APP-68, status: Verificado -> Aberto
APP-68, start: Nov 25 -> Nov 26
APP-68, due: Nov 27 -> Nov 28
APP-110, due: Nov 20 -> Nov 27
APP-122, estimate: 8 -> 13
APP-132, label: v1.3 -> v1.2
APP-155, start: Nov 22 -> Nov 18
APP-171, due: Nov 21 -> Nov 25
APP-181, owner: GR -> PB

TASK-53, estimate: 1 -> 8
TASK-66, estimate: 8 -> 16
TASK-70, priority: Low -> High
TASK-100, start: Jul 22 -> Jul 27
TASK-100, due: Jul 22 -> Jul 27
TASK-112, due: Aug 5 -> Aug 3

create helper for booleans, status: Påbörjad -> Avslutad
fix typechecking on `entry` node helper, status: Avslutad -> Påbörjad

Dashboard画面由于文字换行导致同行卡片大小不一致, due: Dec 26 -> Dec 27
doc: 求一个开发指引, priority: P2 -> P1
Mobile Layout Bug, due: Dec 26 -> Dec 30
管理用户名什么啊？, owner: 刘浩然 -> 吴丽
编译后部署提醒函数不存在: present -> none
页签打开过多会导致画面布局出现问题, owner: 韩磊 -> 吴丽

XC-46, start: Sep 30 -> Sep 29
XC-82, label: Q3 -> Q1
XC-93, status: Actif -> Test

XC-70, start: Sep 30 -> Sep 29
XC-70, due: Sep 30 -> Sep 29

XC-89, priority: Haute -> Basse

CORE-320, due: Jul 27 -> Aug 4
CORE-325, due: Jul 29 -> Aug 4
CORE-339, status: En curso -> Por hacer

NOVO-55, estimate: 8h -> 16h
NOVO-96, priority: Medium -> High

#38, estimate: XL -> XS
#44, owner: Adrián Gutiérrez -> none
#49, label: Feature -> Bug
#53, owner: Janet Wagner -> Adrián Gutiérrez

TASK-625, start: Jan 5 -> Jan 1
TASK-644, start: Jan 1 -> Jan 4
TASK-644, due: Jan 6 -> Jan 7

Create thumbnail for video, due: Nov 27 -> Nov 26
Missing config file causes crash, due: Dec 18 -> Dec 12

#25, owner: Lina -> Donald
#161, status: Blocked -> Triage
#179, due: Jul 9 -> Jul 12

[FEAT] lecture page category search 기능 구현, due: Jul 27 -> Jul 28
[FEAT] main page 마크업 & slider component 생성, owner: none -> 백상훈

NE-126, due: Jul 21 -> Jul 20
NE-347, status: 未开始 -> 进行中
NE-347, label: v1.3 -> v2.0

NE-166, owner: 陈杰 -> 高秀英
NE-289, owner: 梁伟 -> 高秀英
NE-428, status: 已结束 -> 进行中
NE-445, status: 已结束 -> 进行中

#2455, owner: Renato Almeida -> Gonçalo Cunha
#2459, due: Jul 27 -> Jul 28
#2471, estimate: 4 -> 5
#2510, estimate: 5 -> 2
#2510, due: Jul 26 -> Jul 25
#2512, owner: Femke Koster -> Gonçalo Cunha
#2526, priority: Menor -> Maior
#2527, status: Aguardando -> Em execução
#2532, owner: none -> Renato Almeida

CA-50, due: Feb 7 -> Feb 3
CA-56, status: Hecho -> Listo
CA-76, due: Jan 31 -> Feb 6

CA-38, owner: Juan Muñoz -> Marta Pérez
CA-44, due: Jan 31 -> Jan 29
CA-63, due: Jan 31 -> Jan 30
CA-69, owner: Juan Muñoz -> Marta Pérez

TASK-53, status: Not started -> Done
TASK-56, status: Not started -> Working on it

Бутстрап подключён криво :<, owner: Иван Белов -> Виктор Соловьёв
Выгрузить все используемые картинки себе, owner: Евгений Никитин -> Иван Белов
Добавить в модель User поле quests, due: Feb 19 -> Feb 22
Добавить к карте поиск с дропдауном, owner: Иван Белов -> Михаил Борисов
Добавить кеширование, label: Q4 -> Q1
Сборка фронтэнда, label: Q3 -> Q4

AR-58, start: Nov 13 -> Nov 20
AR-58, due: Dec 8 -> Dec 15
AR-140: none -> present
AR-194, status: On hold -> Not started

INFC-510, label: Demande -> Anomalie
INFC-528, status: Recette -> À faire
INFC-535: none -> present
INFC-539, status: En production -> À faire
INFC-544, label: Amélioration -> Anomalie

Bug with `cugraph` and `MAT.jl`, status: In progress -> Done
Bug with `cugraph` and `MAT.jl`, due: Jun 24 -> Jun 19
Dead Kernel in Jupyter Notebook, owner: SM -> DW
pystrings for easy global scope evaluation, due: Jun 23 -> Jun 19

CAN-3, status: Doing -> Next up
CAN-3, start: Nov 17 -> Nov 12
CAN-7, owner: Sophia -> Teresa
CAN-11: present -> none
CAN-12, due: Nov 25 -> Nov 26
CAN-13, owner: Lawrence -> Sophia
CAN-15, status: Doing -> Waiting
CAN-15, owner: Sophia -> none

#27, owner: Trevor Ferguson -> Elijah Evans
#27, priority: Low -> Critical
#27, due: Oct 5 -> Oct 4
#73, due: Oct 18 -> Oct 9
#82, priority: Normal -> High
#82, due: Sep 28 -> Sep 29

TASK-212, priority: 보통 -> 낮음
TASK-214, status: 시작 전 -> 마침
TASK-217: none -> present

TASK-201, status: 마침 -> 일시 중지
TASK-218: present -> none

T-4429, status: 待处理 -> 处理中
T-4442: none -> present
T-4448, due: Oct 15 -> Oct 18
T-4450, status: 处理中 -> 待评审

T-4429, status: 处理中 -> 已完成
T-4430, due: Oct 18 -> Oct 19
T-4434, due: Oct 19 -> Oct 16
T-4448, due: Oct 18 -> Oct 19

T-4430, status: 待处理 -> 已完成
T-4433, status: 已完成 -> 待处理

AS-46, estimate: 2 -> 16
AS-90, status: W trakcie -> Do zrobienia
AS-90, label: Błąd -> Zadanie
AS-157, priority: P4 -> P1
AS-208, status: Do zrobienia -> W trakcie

______________________________

For the string "Adrián", count the lines of the entries above that include it; answer with the number only.

### [Answer for this exercise]
2